**What the task requires:**
Could you copy each line of the entries that contains "pixels"?
*** Begin section ***
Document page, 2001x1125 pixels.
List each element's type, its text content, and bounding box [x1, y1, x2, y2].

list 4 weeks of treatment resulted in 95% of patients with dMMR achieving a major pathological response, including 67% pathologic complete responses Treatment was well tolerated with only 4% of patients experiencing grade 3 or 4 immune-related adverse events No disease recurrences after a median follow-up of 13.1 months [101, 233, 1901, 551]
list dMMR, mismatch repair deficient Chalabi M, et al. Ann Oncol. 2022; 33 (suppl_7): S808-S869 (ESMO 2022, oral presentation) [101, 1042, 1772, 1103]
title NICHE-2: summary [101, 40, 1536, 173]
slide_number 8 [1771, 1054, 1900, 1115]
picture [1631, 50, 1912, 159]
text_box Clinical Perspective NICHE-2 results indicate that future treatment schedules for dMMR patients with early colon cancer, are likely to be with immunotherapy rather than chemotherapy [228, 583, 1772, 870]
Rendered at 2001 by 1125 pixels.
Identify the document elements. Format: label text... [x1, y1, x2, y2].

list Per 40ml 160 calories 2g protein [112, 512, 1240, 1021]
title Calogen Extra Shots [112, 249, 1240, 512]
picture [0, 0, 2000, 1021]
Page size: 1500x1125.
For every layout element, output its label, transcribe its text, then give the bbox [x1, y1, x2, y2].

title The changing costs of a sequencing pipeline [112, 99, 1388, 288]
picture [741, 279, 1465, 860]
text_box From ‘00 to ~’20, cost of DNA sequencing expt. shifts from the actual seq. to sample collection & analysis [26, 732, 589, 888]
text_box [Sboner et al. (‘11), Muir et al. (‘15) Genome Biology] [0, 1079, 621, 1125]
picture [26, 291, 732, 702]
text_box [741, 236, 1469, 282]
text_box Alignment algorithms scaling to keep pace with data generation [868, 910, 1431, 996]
*** End section ***
**Answer section:**
Document page, 2001x1125 pixels.
Rendered at 2001 by 1125 pixels.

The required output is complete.